TASK INSTRUCTIONS: All of the data needs to come back exactly as written.

INFORMATION PROVIDED:
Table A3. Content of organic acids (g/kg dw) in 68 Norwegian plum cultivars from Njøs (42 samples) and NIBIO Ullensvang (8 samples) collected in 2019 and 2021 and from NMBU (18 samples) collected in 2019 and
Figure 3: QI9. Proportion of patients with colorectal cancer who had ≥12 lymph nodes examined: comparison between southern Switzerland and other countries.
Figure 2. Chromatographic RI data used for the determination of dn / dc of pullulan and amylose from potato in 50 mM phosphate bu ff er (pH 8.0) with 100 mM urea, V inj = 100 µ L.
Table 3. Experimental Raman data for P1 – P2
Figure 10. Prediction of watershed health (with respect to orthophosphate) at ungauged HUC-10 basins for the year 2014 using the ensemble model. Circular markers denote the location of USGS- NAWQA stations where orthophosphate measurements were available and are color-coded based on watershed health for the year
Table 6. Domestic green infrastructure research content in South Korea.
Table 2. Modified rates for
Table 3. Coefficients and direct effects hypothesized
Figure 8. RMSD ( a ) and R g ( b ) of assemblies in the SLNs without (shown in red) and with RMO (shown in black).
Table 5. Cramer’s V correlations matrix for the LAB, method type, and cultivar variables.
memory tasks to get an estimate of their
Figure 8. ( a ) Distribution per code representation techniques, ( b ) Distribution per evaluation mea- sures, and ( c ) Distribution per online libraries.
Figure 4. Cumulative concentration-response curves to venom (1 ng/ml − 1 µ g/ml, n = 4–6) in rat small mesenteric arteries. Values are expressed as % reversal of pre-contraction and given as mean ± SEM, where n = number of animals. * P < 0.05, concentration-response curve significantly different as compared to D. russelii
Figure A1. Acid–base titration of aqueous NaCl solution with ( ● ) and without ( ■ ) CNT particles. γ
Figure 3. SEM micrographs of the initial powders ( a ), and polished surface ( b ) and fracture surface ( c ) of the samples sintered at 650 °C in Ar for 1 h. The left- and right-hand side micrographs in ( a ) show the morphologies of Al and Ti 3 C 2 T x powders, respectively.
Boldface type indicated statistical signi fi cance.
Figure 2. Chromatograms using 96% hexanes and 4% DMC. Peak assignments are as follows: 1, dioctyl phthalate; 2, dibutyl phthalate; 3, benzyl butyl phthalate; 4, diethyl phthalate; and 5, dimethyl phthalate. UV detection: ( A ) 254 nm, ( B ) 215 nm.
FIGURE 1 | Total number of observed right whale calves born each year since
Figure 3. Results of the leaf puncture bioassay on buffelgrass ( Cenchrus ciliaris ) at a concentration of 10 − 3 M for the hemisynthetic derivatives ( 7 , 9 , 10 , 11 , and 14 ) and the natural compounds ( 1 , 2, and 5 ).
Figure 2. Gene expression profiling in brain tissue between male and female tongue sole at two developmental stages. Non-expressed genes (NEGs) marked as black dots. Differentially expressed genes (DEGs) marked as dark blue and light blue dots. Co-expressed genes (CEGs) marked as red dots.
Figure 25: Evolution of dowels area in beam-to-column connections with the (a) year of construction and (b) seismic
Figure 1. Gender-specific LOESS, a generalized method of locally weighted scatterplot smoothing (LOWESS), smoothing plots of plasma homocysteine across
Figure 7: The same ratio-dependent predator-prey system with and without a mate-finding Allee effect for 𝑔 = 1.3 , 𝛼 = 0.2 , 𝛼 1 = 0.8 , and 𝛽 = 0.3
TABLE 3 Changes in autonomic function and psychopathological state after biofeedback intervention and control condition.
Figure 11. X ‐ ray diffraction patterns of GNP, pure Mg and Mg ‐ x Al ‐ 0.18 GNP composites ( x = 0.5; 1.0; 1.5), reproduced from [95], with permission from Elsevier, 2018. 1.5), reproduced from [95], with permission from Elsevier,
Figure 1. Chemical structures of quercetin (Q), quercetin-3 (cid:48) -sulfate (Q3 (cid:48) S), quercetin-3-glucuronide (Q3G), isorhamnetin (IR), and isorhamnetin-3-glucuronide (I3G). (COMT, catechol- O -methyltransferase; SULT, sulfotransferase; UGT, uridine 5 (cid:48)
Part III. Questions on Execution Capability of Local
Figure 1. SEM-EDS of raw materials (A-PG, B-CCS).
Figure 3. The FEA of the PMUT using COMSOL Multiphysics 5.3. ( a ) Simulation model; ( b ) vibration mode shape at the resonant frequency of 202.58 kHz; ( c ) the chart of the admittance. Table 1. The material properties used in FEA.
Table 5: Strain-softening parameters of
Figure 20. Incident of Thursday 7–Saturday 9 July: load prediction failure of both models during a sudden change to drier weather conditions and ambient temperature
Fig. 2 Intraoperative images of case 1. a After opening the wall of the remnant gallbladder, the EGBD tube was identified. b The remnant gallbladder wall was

SOLUTION TO THE EXERCISE:
Table A3. Content of organic acids (g/kg dw) in 68 Norwegian plum cultivars from Njøs (42 samples) and NIBIO Ullensvang (8 samples) collected in 2019 and 2021 and from NMBU (18 samples) collected in 2019 and
Figure 3: QI9. Proportion of patients with colorectal cancer who had ≥12 lymph nodes examined: comparison between southern Switzerland and other countries.
Figure 2. Chromatographic RI data used for the determination of dn / dc of pullulan and amylose from potato in 50 mM phosphate bu ff er (pH 8.0) with 100 mM urea, V inj = 100 µ L.
Table 3. Experimental Raman data for P1 – P2
Figure 10. Prediction of watershed health (with respect to orthophosphate) at ungauged HUC-10 basins for the year 2014 using the ensemble model. Circular markers denote the location of USGS- NAWQA stations where orthophosphate measurements were available and are color-coded based on watershed health for the year
Table 6. Domestic green infrastructure research content in South Korea.
Table 2. Modified rates for
Table 3. Coefficients and direct effects hypothesized
Figure 8. RMSD ( a ) and R g ( b ) of assemblies in the SLNs without (shown in red) and with RMO (shown in black).
Table 5. Cramer’s V correlations matrix for the LAB, method type, and cultivar variables.
memory tasks to get an estimate of their
Figure 8. ( a ) Distribution per code representation techniques, ( b ) Distribution per evaluation mea- sures, and ( c ) Distribution per online libraries.
Figure 4. Cumulative concentration-response curves to venom (1 ng/ml − 1 µ g/ml, n = 4–6) in rat small mesenteric arteries. Values are expressed as % reversal of pre-contraction and given as mean ± SEM, where n = number of animals. * P < 0.05, concentration-response curve significantly different as compared to D. russelii
Figure A1. Acid–base titration of aqueous NaCl solution with ( ● ) and without ( ■ ) CNT particles. γ
Figure 3. SEM micrographs of the initial powders ( a ), and polished surface ( b ) and fracture surface ( c ) of the samples sintered at 650 °C in Ar for 1 h. The left- and right-hand side micrographs in ( a ) show the morphologies of Al and Ti 3 C 2 T x powders, respectively.
Boldface type indicated statistical signi fi cance.
Figure 2. Chromatograms using 96% hexanes and 4% DMC. Peak assignments are as follows: 1, dioctyl phthalate; 2, dibutyl phthalate; 3, benzyl butyl phthalate; 4, diethyl phthalate; and 5, dimethyl phthalate. UV detection: ( A ) 254 nm, ( B ) 215 nm.
FIGURE 1 | Total number of observed right whale calves born each year since
Figure 3. Results of the leaf puncture bioassay on buffelgrass ( Cenchrus ciliaris ) at a concentration of 10 − 3 M for the hemisynthetic derivatives ( 7 , 9 , 10 , 11 , and 14 ) and the natural compounds ( 1 , 2, and 5 ).
Figure 2. Gene expression profiling in brain tissue between male and female tongue sole at two developmental stages. Non-expressed genes (NEGs) marked as black dots. Differentially expressed genes (DEGs) marked as dark blue and light blue dots. Co-expressed genes (CEGs) marked as red dots.
Figure 25: Evolution of dowels area in beam-to-column connections with the (a) year of construction and (b) seismic
Figure 1. Gender-specific LOESS, a generalized method of locally weighted scatterplot smoothing (LOWESS), smoothing plots of plasma homocysteine across
Figure 7: The same ratio-dependent predator-prey system with and without a mate-finding Allee effect for 𝑔 = 1.3 , 𝛼 = 0.2 , 𝛼 1 = 0.8 , and 𝛽 = 0.3
TABLE 3 Changes in autonomic function and psychopathological state after biofeedback intervention and control condition.
Figure 11. X ‐ ray diffraction patterns of GNP, pure Mg and Mg ‐ x Al ‐ 0.18 GNP composites ( x = 0.5; 1.0; 1.5), reproduced from [95], with permission from Elsevier, 2018. 1.5), reproduced from [95], with permission from Elsevier,
Figure 1. Chemical structures of quercetin (Q), quercetin-3 (cid:48) -sulfate (Q3 (cid:48) S), quercetin-3-glucuronide (Q3G), isorhamnetin (IR), and isorhamnetin-3-glucuronide (I3G). (COMT, catechol- O -methyltransferase; SULT, sulfotransferase; UGT, uridine 5 (cid:48)
Part III. Questions on Execution Capability of Local
Figure 1. SEM-EDS of raw materials (A-PG, B-CCS).
Figure 3. The FEA of the PMUT using COMSOL Multiphysics 5.3. ( a ) Simulation model; ( b ) vibration mode shape at the resonant frequency of 202.58 kHz; ( c ) the chart of the admittance. Table 1. The material properties used in FEA.
Table 5: Strain-softening parameters of
Figure 20. Incident of Thursday 7–Saturday 9 July: load prediction failure of both models during a sudden change to drier weather conditions and ambient temperature
Fig. 2 Intraoperative images of case 1. a After opening the wall of the remnant gallbladder, the EGBD tube was identified. b The remnant gallbladder wall was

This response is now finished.